Transvestia no. 16, Los Angeles: Chevalier Publications (1962)

“Love,” the exhibition’s final section, could be easy to gloss over: to a 2019 audience, photos of happy couples holding hands at protests or cuddling during activist meetings don’t look unusual. But in the 1960s this was not standard fare. Photos from this time by photojournalists Diana Davies and Kay Tobin Lahusen at the start of the “Love” section show gay and lesbian couples in silhouette, or engaging in PDA, but they are shot from behind, their faces obscured or turned away. Public intimacy, post Stonewall, became a radical gesture. It became powerful. Happy gay couples in public in the 1970s were potent protest images. Many types of love are shown, most focused on couples, but also the love between friends, activist groups, and families.

For LGBTQ+ people at the time it was a risk to show your face in public, smiling; a risk to smile on the cover a gay magazine. To refute the idea that to be gay was to be a sinner, that to be gay was (as the APA insisted until 1987) a mental disease, that to be gay meant being cut off from any chance at a fulfilling life that fused the private and public selves — these were all risks.
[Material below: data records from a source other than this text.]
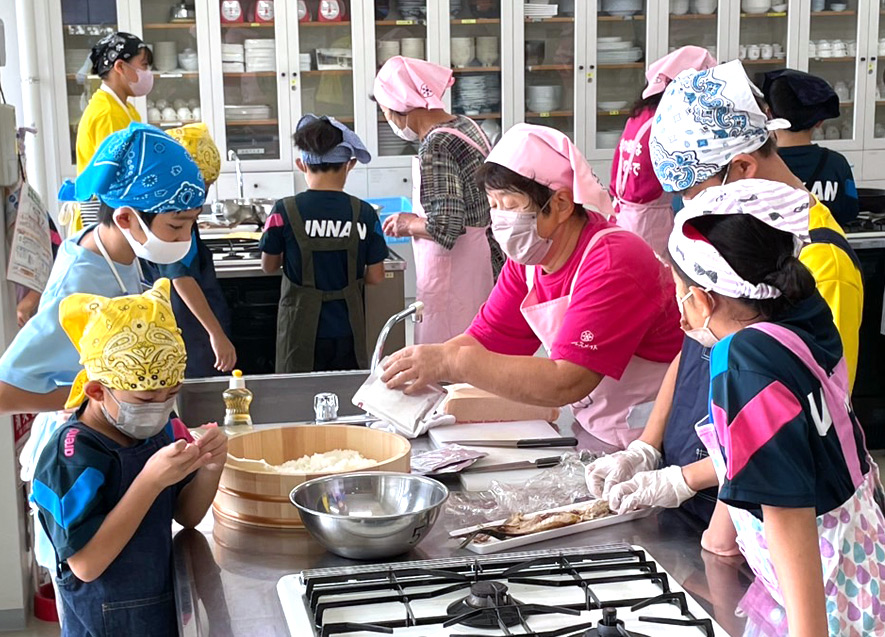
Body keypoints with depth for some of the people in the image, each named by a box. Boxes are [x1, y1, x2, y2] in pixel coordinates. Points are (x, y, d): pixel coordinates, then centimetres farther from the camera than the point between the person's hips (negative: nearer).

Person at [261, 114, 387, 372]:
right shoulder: (363, 213, -7)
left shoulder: (285, 212, -10)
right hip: (346, 330, 1)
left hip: (301, 330, -1)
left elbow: (269, 265, 4)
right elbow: (375, 276, -1)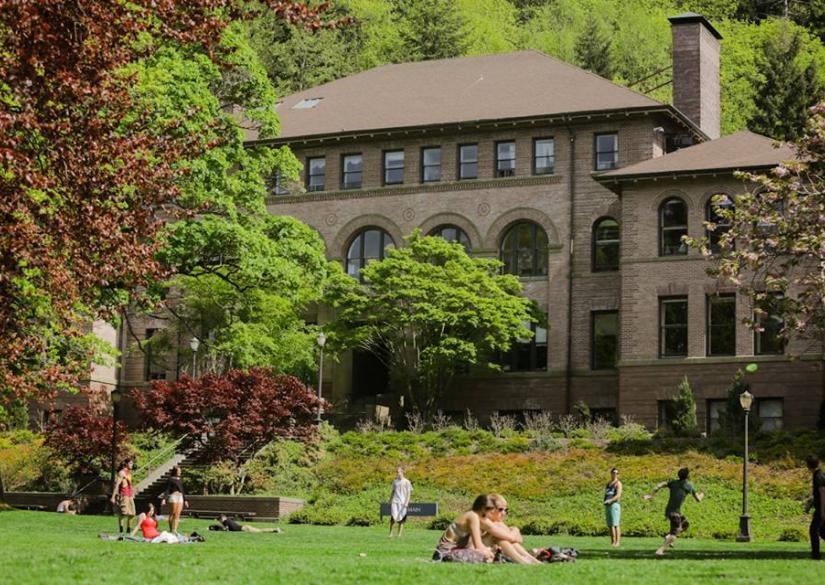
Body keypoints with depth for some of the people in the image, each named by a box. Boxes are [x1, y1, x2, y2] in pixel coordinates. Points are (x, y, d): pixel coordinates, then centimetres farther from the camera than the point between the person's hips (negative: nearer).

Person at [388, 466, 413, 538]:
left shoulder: (406, 482, 1)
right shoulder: (395, 481, 13)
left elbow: (409, 493, -1)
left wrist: (406, 502, -10)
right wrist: (390, 501, 16)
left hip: (403, 502, -2)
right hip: (394, 502, 2)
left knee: (401, 519, 0)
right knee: (393, 517, -12)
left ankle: (399, 534, 6)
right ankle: (390, 533, -4)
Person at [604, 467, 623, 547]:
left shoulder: (618, 483, -3)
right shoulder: (608, 484, 20)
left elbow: (618, 495, -16)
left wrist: (610, 500, -31)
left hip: (614, 505, -7)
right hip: (607, 506, 7)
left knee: (615, 525, -12)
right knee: (610, 525, 4)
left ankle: (618, 542, -13)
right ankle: (612, 542, 6)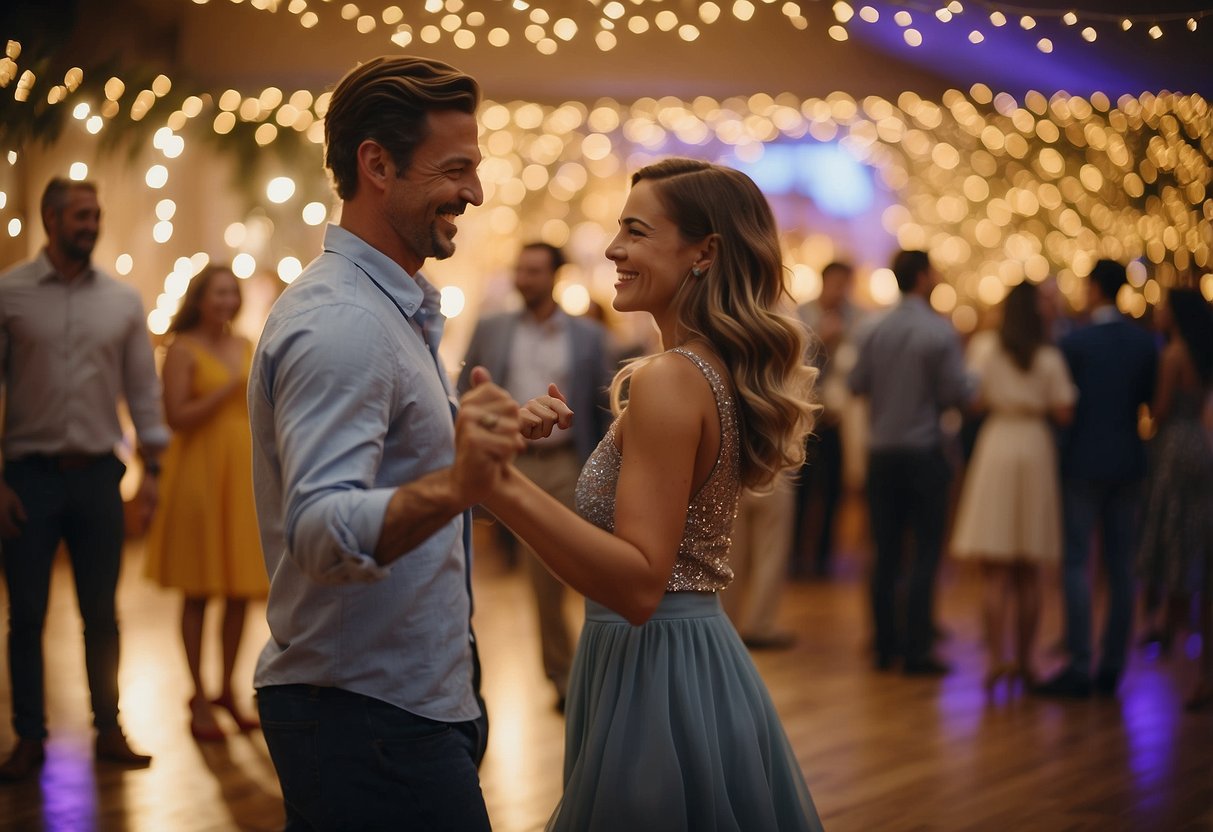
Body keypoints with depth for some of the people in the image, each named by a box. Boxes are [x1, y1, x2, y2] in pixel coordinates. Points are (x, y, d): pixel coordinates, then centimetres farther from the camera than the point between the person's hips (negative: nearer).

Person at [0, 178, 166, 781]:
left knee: (102, 616, 9)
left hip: (98, 475, 2)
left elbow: (143, 386, 9)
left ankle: (108, 731, 20)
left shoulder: (123, 300, 6)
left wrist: (151, 466, 5)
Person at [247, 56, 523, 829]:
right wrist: (453, 487, -47)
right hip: (371, 717, -10)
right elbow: (320, 533, -32)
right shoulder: (341, 322, -20)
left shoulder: (398, 308, 14)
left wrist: (486, 443, 17)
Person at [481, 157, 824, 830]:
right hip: (705, 658, 10)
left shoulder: (670, 380, -20)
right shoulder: (724, 373, 8)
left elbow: (639, 584, -27)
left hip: (653, 672, -10)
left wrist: (505, 488, -36)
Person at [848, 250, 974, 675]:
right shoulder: (940, 332, -12)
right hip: (923, 452, -4)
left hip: (882, 453, 5)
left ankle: (886, 646, 14)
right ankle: (916, 651, -2)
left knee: (886, 555, 10)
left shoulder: (877, 331, 1)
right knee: (926, 554, 0)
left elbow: (855, 383, 5)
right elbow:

Love & Resistance establishes the riots as one event of many through which barriers started to break down, forcing so many LGBTQ+ people to reposition themselves. It also shows how so many people during that time — and after — have been able to live more wholly integrated lives. I have a pennant on my bedroom wall that says joy is an act of resistance. This exhibition embodies that sentiment.

“Homosexuals Are Different…” Mattachine Society of New York (1960s)

Diana Davies, “Stonewall Inn” (1969)

Love & Resistance: Stonewall 50 continues at the New York Public Library (Stephen A. Schwarzman Building, 476 Fifth Avenue, Manhattan) through July 14.